Evaluate: $\int_{C(0,2)} \frac{e^z}{i \pi -2z}dz$
So using the Cauchy Integral Formula: $\int_{C} \frac{f(z)}{z-z_0} = 2\pi i f(z_0)$
If I define $f(z)= \frac{e^z}{-2}$ then the $z-z_0=\frac{-i\pi}{2} + z$
Hence $z_0=\frac{i\pi}{2}$
So $\int_{C(0,2)} \frac{e^z}{i \pi -2z} dz= 2\pi i f(z_0)$ becomes:
$2\pi i (\frac{e^\frac{i\pi}{2}}{2})$
Where $\frac{e^\frac{i\pi}{2}}{2} = \frac{1}{2i}$
Hence
$\int_{C(0,2)} \frac{e^z}{i \pi -2z}dz= \frac{2\pi i}{2i} = \pi$
Is this correct as I think it should only hold if $z_0 \in C(0,2)$ and I'm not certain this is true in this case. Any help would be great.
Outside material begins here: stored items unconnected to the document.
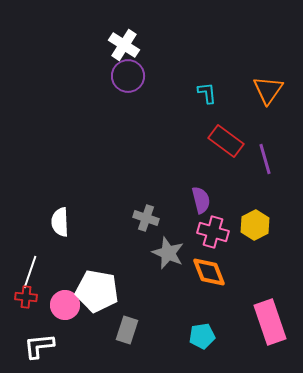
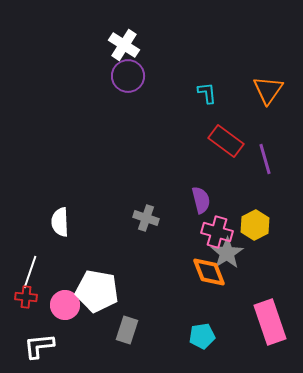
pink cross: moved 4 px right
gray star: moved 59 px right; rotated 16 degrees clockwise
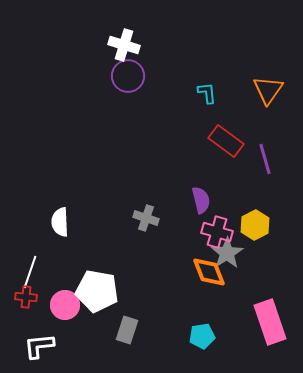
white cross: rotated 16 degrees counterclockwise
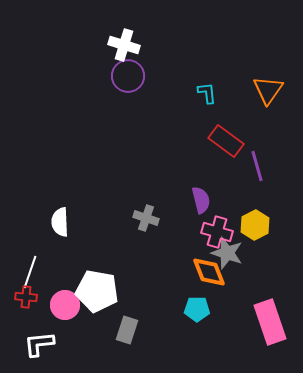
purple line: moved 8 px left, 7 px down
gray star: rotated 20 degrees counterclockwise
cyan pentagon: moved 5 px left, 27 px up; rotated 10 degrees clockwise
white L-shape: moved 2 px up
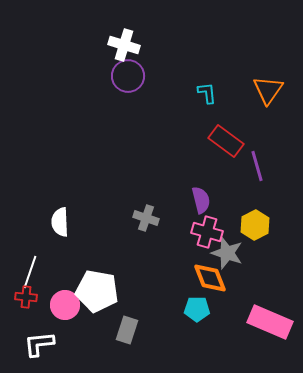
pink cross: moved 10 px left
orange diamond: moved 1 px right, 6 px down
pink rectangle: rotated 48 degrees counterclockwise
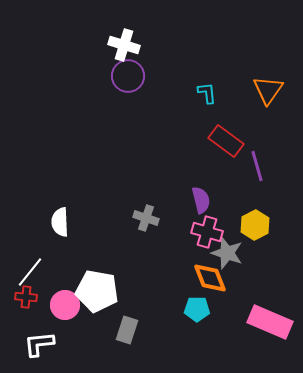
white line: rotated 20 degrees clockwise
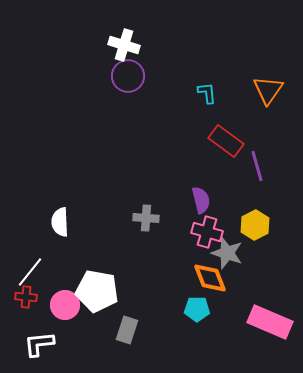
gray cross: rotated 15 degrees counterclockwise
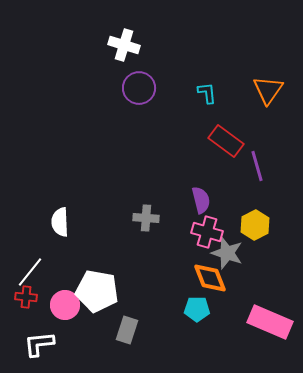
purple circle: moved 11 px right, 12 px down
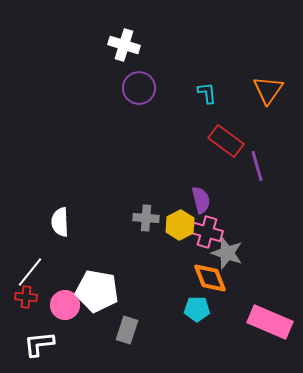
yellow hexagon: moved 75 px left
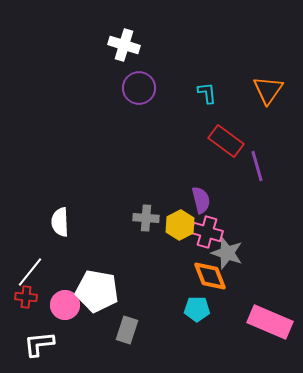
orange diamond: moved 2 px up
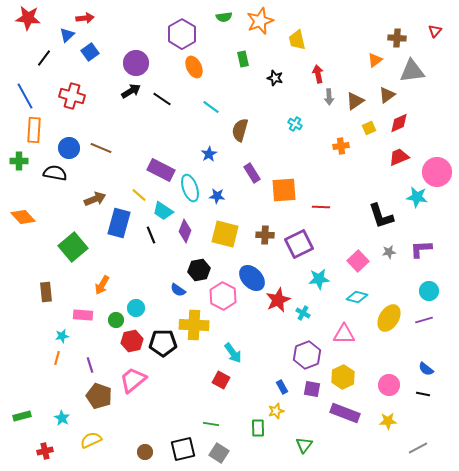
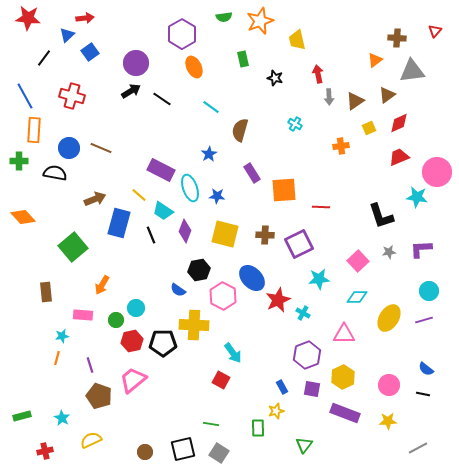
cyan diamond at (357, 297): rotated 15 degrees counterclockwise
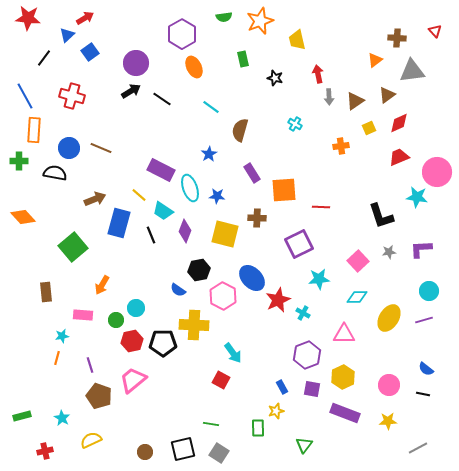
red arrow at (85, 18): rotated 24 degrees counterclockwise
red triangle at (435, 31): rotated 24 degrees counterclockwise
brown cross at (265, 235): moved 8 px left, 17 px up
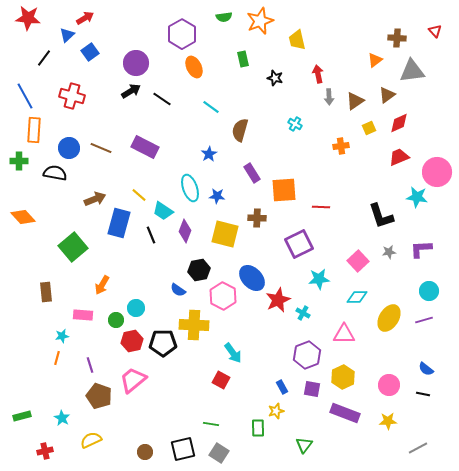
purple rectangle at (161, 170): moved 16 px left, 23 px up
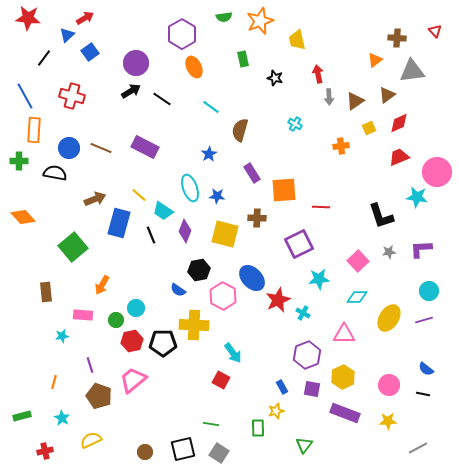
orange line at (57, 358): moved 3 px left, 24 px down
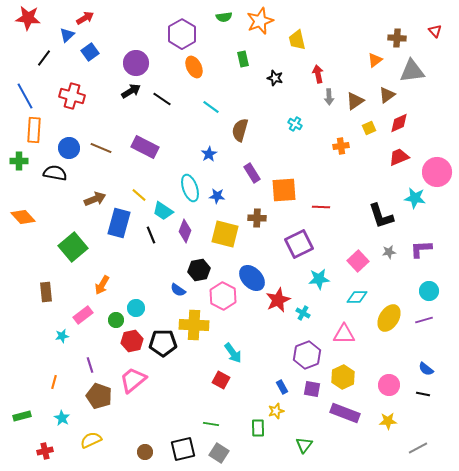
cyan star at (417, 197): moved 2 px left, 1 px down
pink rectangle at (83, 315): rotated 42 degrees counterclockwise
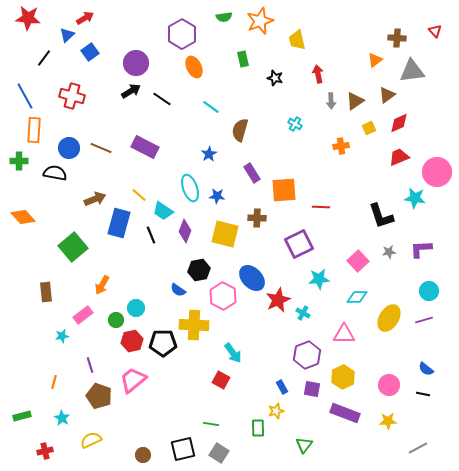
gray arrow at (329, 97): moved 2 px right, 4 px down
brown circle at (145, 452): moved 2 px left, 3 px down
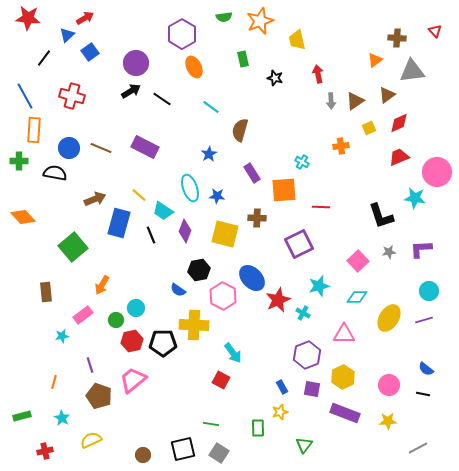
cyan cross at (295, 124): moved 7 px right, 38 px down
cyan star at (319, 279): moved 7 px down; rotated 10 degrees counterclockwise
yellow star at (276, 411): moved 4 px right, 1 px down
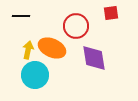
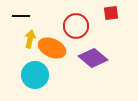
yellow arrow: moved 2 px right, 11 px up
purple diamond: moved 1 px left; rotated 40 degrees counterclockwise
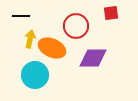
purple diamond: rotated 40 degrees counterclockwise
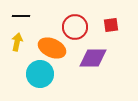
red square: moved 12 px down
red circle: moved 1 px left, 1 px down
yellow arrow: moved 13 px left, 3 px down
cyan circle: moved 5 px right, 1 px up
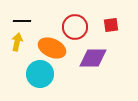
black line: moved 1 px right, 5 px down
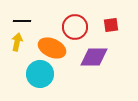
purple diamond: moved 1 px right, 1 px up
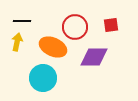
orange ellipse: moved 1 px right, 1 px up
cyan circle: moved 3 px right, 4 px down
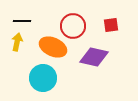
red circle: moved 2 px left, 1 px up
purple diamond: rotated 12 degrees clockwise
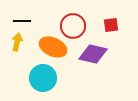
purple diamond: moved 1 px left, 3 px up
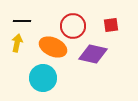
yellow arrow: moved 1 px down
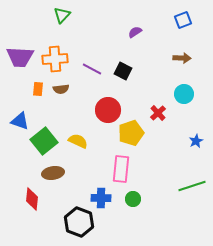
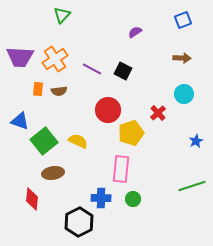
orange cross: rotated 30 degrees counterclockwise
brown semicircle: moved 2 px left, 2 px down
black hexagon: rotated 12 degrees clockwise
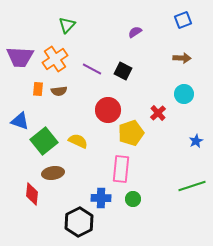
green triangle: moved 5 px right, 10 px down
red diamond: moved 5 px up
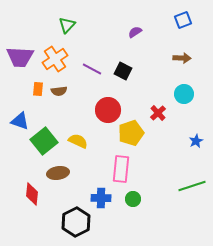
brown ellipse: moved 5 px right
black hexagon: moved 3 px left
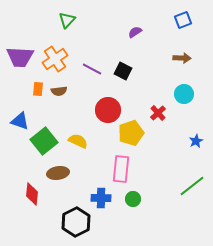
green triangle: moved 5 px up
green line: rotated 20 degrees counterclockwise
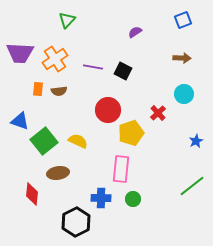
purple trapezoid: moved 4 px up
purple line: moved 1 px right, 2 px up; rotated 18 degrees counterclockwise
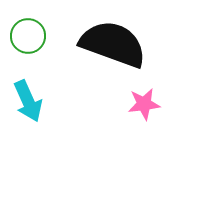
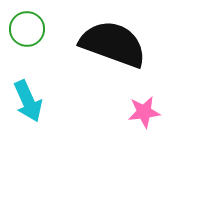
green circle: moved 1 px left, 7 px up
pink star: moved 8 px down
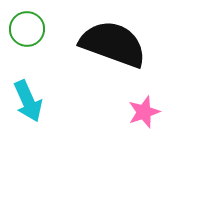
pink star: rotated 12 degrees counterclockwise
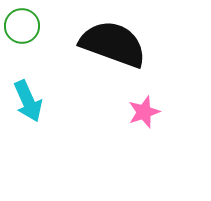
green circle: moved 5 px left, 3 px up
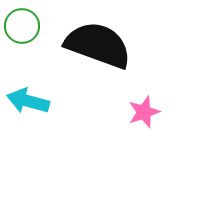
black semicircle: moved 15 px left, 1 px down
cyan arrow: rotated 129 degrees clockwise
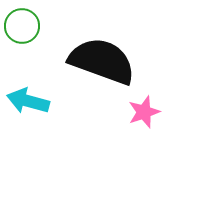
black semicircle: moved 4 px right, 16 px down
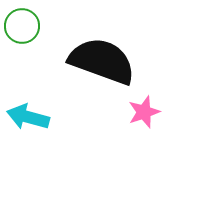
cyan arrow: moved 16 px down
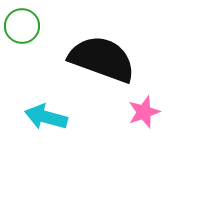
black semicircle: moved 2 px up
cyan arrow: moved 18 px right
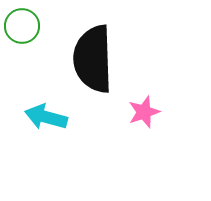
black semicircle: moved 9 px left; rotated 112 degrees counterclockwise
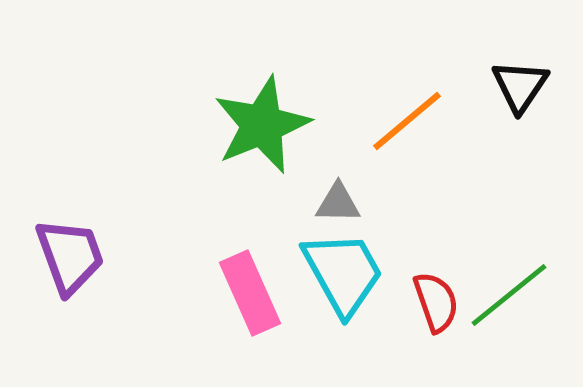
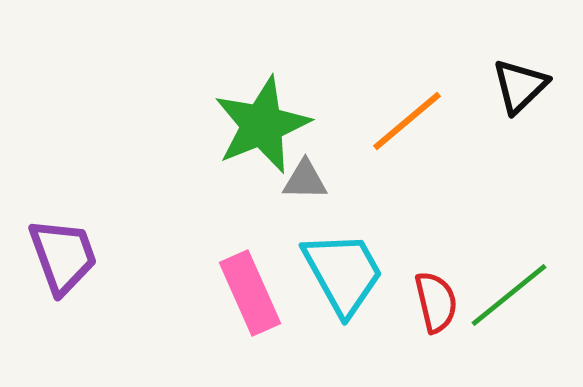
black triangle: rotated 12 degrees clockwise
gray triangle: moved 33 px left, 23 px up
purple trapezoid: moved 7 px left
red semicircle: rotated 6 degrees clockwise
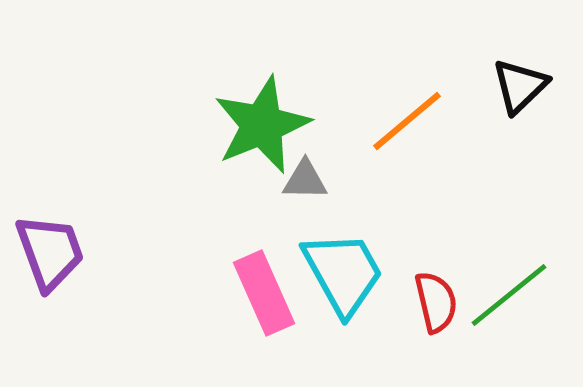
purple trapezoid: moved 13 px left, 4 px up
pink rectangle: moved 14 px right
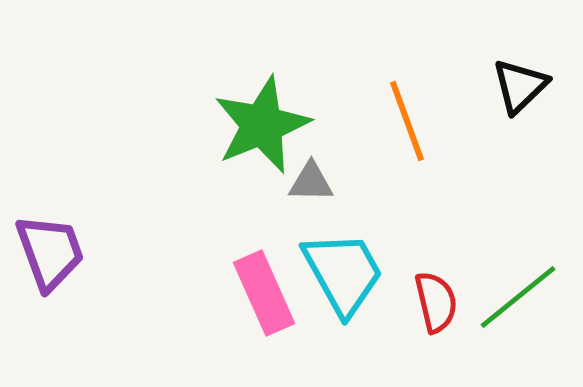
orange line: rotated 70 degrees counterclockwise
gray triangle: moved 6 px right, 2 px down
green line: moved 9 px right, 2 px down
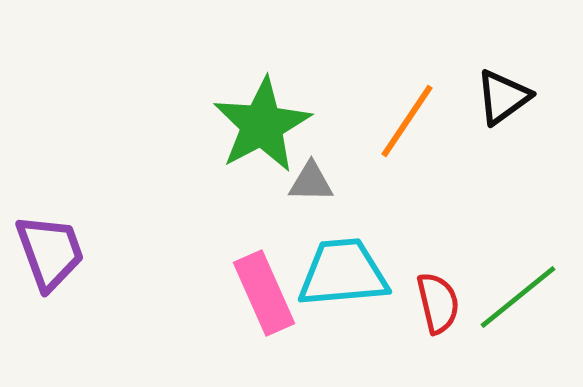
black triangle: moved 17 px left, 11 px down; rotated 8 degrees clockwise
orange line: rotated 54 degrees clockwise
green star: rotated 6 degrees counterclockwise
cyan trapezoid: rotated 66 degrees counterclockwise
red semicircle: moved 2 px right, 1 px down
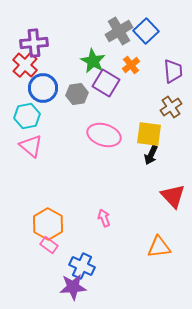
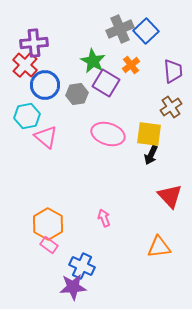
gray cross: moved 1 px right, 2 px up; rotated 8 degrees clockwise
blue circle: moved 2 px right, 3 px up
pink ellipse: moved 4 px right, 1 px up
pink triangle: moved 15 px right, 9 px up
red triangle: moved 3 px left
Let $f(z)=-\frac{e^z}2$. Then\begin{align}\int_{C(0,2)}\frac{e^z}{i\pi-2z}\,\mathrm dz&=\int_{C(0,2)}\frac{f(z)}{z-\pi i/2}\,\mathrm dz\\&=2\pi if\left(\frac{\pi i}2\right)\text{ (because $\left|\frac{\pi i}2\right|<2$)}\\&=-2\pi i\frac i2\\&=\pi.\end{align}